▶ _EXERCISE DESCRIPTION_:
Please write out every entry below, word for word.

▶ _RAW DATA_:
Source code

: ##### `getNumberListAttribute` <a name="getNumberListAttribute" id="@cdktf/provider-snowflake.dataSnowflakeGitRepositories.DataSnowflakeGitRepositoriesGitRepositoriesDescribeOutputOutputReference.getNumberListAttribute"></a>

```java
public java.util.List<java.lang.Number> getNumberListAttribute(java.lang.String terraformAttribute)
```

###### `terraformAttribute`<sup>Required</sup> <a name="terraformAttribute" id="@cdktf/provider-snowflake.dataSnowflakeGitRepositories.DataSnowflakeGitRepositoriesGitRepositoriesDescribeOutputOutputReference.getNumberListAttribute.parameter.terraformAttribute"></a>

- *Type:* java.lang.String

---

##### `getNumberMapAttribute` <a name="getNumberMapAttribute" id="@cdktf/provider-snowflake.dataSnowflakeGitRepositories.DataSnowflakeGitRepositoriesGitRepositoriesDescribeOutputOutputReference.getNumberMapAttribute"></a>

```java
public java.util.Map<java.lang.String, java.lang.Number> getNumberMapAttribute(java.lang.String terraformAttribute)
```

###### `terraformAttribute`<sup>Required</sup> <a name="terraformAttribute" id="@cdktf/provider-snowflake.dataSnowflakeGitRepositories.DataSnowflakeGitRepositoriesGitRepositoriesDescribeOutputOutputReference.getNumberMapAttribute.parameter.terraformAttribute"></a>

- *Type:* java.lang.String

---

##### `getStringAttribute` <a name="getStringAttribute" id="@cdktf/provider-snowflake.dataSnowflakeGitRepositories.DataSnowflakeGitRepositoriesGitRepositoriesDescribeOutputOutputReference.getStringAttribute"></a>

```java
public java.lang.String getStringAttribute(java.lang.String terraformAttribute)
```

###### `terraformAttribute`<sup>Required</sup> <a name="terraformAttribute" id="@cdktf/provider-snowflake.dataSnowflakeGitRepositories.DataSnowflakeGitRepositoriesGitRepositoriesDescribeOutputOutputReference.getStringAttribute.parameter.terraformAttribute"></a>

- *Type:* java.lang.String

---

▶ _RESPONSE TO THIS EXERCISE_:
Source code

: ##### `getNumberListAttribute` <a name="getNumberListAttribute" id="@cdktf/provider-snowflake.dataSnowflakeGitRepositories.DataSnowflakeGitRepositoriesGitRepositoriesDescribeOutputOutputReference.getNumberListAttribute"></a>

```java
public java.util.List<java.lang.Number> getNumberListAttribute(java.lang.String terraformAttribute)
```

###### `terraformAttribute`<sup>Required</sup> <a name="terraformAttribute" id="@cdktf/provider-snowflake.dataSnowflakeGitRepositories.DataSnowflakeGitRepositoriesGitRepositoriesDescribeOutputOutputReference.getNumberListAttribute.parameter.terraformAttribute"></a>

- *Type:* java.lang.String

---

##### `getNumberMapAttribute` <a name="getNumberMapAttribute" id="@cdktf/provider-snowflake.dataSnowflakeGitRepositories.DataSnowflakeGitRepositoriesGitRepositoriesDescribeOutputOutputReference.getNumberMapAttribute"></a>

```java
public java.util.Map<java.lang.String, java.lang.Number> getNumberMapAttribute(java.lang.String terraformAttribute)
```

###### `terraformAttribute`<sup>Required</sup> <a name="terraformAttribute" id="@cdktf/provider-snowflake.dataSnowflakeGitRepositories.DataSnowflakeGitRepositoriesGitRepositoriesDescribeOutputOutputReference.getNumberMapAttribute.parameter.terraformAttribute"></a>

- *Type:* java.lang.String

---

##### `getStringAttribute` <a name="getStringAttribute" id="@cdktf/provider-snowflake.dataSnowflakeGitRepositories.DataSnowflakeGitRepositoriesGitRepositoriesDescribeOutputOutputReference.getStringAttribute"></a>

```java
public java.lang.String getStringAttribute(java.lang.String terraformAttribute)
```

###### `terraformAttribute`<sup>Required</sup> <a name="terraformAttribute" id="@cdktf/provider-snowflake.dataSnowflakeGitRepositories.DataSnowflakeGitRepositoriesGitRepositoriesDescribeOutputOutputReference.getStringAttribute.parameter.terraformAttribute"></a>

- *Type:* java.lang.String

---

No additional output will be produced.